Monday, March 18, 2013

Lorin Maazel – Symphony No. 1 by Gustav Mahler

   The cycle of Gustav Mahler’s symphonies consists of ten symphonies (the 10th was completed from the sketches) and one unnumbered work in form of symphony Lied von der Erde. Whole cycle completes the separate chapter in the history of music. The first of Mahler’s orchestral works, Symphony No. 1 in D major is most traditional and probably the best known. Some later works, 5th, 2nd Resurrection or 8th Symphony of a Thousand are also well recognized but the level of performing requirements makes them rare events in weekly concert repertoire. In fact the 1st, sometimes called Titan is not easy too, but along with 4th or even 5th, it’s easier to follow for average listeners, so this symphony is performed most commonly.
   The first version idea of this work was a symphonic poem basing on novel Titan by Jean Paul. Four volumes of romantic story on education and getting mature gives Mahler the idea of instrumental work, but later he dropped this project. The title Titan was applied to prior versions of 1st Symphony, but after some changes in the structure of symphony, Mahler removed the title and broke any connections with literary prototype. In 1896 he introduced new version with no additional title, and without Blumine which was the second movement in first three versions. Thus the composition following traditional four-part symphonic construction was more coherent and compact.
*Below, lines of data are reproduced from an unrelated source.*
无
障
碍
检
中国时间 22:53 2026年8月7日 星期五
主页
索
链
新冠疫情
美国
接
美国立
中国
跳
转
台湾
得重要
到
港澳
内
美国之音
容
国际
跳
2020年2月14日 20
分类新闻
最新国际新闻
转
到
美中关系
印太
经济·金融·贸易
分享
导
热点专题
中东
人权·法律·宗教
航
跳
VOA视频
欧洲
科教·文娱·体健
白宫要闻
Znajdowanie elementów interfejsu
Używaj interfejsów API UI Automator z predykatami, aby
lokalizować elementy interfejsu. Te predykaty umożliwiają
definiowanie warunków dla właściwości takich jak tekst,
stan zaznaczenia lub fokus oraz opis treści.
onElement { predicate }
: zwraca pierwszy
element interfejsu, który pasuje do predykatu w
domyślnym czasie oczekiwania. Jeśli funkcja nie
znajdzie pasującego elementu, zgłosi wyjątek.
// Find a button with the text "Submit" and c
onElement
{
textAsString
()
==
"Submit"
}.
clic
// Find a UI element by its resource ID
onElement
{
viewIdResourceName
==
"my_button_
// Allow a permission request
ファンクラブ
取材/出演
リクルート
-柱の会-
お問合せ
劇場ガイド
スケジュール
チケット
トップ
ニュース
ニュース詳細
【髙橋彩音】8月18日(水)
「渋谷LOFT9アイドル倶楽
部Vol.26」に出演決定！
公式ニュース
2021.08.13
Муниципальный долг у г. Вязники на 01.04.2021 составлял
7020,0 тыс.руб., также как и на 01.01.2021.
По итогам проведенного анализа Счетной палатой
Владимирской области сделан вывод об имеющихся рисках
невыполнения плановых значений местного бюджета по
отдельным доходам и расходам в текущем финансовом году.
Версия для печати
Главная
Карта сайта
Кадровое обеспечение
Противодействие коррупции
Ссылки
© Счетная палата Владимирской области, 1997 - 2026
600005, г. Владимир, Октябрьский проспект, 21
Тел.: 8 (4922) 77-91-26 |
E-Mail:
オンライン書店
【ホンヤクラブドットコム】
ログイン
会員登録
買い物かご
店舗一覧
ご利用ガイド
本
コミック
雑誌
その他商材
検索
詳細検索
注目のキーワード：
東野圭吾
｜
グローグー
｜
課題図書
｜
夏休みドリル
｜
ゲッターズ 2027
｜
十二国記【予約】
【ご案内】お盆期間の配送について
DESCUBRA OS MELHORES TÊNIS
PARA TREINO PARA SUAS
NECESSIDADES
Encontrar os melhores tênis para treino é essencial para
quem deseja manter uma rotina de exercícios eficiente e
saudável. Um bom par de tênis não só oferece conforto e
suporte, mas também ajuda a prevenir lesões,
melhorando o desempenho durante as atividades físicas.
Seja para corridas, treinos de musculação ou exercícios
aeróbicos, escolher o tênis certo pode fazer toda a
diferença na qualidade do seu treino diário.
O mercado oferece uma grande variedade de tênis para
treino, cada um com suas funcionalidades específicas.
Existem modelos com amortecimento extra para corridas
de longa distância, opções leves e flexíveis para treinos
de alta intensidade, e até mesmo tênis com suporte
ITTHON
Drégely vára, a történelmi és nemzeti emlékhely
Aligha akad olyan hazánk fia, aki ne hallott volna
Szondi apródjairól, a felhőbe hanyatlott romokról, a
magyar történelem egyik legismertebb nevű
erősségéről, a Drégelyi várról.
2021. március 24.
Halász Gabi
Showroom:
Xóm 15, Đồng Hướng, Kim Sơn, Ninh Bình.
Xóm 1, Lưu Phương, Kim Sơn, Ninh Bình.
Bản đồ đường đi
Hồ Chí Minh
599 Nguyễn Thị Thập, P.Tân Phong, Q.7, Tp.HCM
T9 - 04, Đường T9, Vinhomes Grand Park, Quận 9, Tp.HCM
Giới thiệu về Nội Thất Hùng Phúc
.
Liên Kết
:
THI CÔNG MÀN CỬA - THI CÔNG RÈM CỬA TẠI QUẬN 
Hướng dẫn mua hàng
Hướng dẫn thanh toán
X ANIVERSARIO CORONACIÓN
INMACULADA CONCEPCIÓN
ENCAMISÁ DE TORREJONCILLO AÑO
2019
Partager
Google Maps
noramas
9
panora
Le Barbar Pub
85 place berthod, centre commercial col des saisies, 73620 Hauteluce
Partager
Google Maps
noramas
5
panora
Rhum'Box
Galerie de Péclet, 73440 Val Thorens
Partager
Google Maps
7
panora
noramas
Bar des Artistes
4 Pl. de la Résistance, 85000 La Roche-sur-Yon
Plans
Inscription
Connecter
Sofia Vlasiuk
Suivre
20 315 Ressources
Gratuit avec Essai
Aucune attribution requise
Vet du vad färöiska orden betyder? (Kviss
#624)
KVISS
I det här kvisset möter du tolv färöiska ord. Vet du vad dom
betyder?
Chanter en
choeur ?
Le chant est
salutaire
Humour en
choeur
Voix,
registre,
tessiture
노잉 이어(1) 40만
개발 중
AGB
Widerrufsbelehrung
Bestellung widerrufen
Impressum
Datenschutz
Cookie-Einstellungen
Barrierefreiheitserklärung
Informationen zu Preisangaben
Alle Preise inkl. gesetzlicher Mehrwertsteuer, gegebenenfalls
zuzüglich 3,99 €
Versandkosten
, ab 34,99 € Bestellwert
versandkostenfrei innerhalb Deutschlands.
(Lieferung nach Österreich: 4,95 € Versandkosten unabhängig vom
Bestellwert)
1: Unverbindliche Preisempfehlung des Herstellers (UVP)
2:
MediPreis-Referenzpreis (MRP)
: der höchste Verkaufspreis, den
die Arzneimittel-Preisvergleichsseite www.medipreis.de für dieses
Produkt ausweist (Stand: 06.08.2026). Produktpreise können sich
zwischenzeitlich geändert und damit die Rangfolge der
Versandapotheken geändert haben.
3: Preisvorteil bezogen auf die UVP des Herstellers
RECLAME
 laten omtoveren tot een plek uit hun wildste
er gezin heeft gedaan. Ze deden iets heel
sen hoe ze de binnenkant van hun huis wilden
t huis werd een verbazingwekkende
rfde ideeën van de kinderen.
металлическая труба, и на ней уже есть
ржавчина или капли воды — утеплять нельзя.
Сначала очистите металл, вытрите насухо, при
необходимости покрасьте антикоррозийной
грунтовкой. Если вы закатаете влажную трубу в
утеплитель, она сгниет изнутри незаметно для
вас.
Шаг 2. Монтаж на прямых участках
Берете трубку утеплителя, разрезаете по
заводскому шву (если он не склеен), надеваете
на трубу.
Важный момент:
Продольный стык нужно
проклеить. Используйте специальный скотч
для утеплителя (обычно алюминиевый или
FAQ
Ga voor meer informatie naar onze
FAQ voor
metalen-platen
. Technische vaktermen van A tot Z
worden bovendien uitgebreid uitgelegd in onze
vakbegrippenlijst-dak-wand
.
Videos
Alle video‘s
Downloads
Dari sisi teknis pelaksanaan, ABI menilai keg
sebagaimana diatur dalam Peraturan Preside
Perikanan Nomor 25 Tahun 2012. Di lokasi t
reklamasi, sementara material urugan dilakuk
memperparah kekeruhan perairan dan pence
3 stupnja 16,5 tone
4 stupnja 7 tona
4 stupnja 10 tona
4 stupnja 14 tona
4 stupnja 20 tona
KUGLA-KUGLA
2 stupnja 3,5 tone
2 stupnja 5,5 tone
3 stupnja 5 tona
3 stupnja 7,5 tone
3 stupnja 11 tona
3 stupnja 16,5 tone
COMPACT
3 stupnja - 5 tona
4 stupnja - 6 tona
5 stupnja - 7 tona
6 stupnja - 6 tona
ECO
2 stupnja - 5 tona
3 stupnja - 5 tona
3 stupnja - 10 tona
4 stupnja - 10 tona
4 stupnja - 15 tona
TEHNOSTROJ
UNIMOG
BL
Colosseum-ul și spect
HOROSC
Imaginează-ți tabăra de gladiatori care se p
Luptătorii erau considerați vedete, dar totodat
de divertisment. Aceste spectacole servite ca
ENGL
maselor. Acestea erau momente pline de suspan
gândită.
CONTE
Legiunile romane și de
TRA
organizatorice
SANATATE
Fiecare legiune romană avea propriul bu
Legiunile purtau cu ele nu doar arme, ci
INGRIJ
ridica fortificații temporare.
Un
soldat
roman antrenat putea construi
Lorin Maazel – Mahler –  Symphony No. 1 (1980)

   The most important requirement for the good performance of Mahler's symphony is the precision and richness of orchestral sound. This is what really makes so interesting to follow different renditions with different orchestras. And it’s really hard to find a good orchestra or a conductor who didn’t try their powers in Mahler’s music. The orchestra of considered achievements with this repertoire is Orchestre National de France which over the decades was basis for many conductors and many interesting albums. And one of most deserved Mahler’s interpreters recording with this orchestra was Lorin Maazel’s rendition who in late seventies conducted performance recorded and published by CBS Masterworks.
   Maazel’s recording shows how open and deep can be Mahler’s First Symphony. Under the grey cover, the performance as the music itself is shimmering with colors. From soft, almost impressionistic nuances in pianissimo, to brave expressive phrases of chamber groups of instruments, from mysterious moments of expectations to the clarity of revelation. Perfectly set tempos and the sound of Parisian Orchestre National is what makes this performance so colorful. Wind instruments can work as a sample of sound capacity. Some romantic reminiscences in culmination of first part, in dancing fluency of scherzo (Ländler) and in inevitable marching continuity of third movement, orchestra is exploding with colors and emotions. The climax of narrative idea is the fourth movement which gives a chance for connecting various ideas. Four and half of highest star.